Business Irish

Sunday 19 November 2017

Publicans say rising insurance premiums putting strain on business

Belfast bar faces nine charges of breaching licensing conditions.
Belfast bar faces nine charges of breaching licensing conditions.

Sean Duffy

Publicans across the country say that rising insurance premiums are putting increasing strain on their businesses.

A new survey carried out by the Vintners Federation of Ireland (VFI) found that 37pc of publicans said they had encountered difficulties in securing insurance cover for their premises.

The survey also showed that business insurance ranked as the highest cost for publicans, ahead of commercial rates and TV subscriptions.

The data reveal that 88pc of publicans have seen their premiums rise over the past two years. Almost 40pc of pubs saw their premiums rise by between 10 and 20pc, while 34pc had to pay between 20-30pc more for their policies. At the most extreme end of the spectrum, 15pc of those surveyed had the cost of their policies increased by between 30 and 40pc.

Pádraig Cribben, CEO Vintners’ Federation of Ireland, said:

“Rising insurance premiums are yet another crippling cost publicans face in addition to a host of other costs. The reality of the situation is that these insurance costs are hampering the progress of small business owners and publicans across Ireland and it’s crucial the Government recognise this and offers its support.
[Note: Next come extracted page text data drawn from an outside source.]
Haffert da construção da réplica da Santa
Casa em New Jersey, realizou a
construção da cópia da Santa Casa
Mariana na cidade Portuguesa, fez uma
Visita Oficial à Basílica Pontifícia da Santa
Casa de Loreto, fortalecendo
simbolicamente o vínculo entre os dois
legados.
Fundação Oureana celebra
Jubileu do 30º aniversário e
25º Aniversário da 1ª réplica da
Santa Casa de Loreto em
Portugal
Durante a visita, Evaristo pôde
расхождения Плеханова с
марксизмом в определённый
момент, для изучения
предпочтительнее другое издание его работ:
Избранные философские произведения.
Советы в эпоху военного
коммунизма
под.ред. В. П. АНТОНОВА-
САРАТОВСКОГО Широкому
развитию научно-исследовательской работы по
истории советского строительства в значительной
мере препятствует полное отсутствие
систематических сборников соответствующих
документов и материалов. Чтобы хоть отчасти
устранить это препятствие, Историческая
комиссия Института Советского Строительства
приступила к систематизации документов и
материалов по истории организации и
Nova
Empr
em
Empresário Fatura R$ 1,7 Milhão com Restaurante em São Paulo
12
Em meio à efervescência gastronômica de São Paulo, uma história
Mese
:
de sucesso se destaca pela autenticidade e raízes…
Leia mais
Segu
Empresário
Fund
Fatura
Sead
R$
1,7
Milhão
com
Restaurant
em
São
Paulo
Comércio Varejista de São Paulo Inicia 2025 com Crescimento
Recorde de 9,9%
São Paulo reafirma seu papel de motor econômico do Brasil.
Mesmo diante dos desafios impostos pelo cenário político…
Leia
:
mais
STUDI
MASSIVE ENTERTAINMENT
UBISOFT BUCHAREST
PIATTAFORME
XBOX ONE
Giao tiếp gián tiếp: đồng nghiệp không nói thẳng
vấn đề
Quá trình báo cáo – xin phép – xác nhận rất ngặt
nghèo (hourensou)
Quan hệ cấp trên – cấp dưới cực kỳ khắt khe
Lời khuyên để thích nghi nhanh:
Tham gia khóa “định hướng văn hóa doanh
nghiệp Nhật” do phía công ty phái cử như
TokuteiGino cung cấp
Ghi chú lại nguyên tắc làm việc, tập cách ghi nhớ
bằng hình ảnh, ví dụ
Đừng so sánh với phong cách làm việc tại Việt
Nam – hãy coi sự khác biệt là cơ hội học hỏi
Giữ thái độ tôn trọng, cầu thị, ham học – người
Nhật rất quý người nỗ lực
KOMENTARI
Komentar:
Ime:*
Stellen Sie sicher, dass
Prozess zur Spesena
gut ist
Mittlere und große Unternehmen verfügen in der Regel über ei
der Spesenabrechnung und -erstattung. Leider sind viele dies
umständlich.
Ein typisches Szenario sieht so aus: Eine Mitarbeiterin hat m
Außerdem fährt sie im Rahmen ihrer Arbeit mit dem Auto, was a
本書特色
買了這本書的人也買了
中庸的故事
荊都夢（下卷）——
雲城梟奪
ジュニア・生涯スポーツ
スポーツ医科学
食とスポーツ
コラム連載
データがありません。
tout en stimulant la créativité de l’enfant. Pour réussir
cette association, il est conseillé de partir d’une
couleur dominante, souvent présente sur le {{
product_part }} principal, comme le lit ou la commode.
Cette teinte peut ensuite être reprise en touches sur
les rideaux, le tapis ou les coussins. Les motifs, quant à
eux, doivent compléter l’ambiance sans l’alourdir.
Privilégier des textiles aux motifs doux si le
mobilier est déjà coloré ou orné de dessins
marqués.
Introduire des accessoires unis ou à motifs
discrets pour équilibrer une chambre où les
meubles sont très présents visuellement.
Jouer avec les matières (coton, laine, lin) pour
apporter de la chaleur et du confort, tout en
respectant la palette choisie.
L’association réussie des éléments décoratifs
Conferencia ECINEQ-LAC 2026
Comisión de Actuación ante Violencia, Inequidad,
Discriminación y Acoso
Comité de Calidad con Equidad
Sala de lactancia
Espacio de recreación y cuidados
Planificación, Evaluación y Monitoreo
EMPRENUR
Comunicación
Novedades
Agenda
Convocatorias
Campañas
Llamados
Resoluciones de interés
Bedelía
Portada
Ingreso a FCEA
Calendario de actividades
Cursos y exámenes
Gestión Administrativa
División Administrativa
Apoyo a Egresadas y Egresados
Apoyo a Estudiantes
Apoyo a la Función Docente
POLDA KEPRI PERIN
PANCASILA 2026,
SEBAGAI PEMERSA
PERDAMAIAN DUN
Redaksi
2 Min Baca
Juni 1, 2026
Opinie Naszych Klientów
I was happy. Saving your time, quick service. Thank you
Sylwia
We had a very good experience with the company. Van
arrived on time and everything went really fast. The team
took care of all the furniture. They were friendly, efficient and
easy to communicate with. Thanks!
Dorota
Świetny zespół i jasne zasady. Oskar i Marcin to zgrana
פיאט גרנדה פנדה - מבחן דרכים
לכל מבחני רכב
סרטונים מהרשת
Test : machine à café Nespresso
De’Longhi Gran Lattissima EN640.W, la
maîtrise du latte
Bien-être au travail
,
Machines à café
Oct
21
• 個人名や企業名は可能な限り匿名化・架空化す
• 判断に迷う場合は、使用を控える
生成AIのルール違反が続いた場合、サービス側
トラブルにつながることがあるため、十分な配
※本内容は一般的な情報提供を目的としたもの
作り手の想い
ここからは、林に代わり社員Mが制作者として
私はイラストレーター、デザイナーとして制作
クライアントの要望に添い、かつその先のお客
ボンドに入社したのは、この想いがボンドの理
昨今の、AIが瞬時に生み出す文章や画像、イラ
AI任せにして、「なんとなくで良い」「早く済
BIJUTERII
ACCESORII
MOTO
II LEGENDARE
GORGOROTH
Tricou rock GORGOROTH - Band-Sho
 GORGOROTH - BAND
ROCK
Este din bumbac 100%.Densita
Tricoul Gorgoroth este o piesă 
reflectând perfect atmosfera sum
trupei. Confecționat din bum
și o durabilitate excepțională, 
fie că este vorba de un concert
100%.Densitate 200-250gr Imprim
“As it stands, the cost of settling insurance claims in Ireland is out of control particularly in comparison to other countries. This is having a severe knock-on effect resulting in rising insurance premiums not only for publicans but across the board.”

Almost half (44pc) of publicans said premiums were rising due to the higher legal costs associated with settling claims.

Licenced premises continue to play an important role in Irish culture, with figures for 2015 showing that the State recouped a total of €1.1bn last year from alcohol sales.

The VFI research also shows that Cork is the county in Ireland with the most pubs (954), followed by Dublin (772), with Galway in third place for total number of pubs. Kerry (435) and Tipperary had the fourth and fifth highest concentration of licenced premises. 

Overall, there are 7,182 pubs in Ireland which employ 52,000 people. The research also revealed that 93pc of pubs are family owned.

The importance of the local pub to smaller communities is emphasised by a figure which shows that 47pc of all pubs in the country are based in a rural and rural and village location.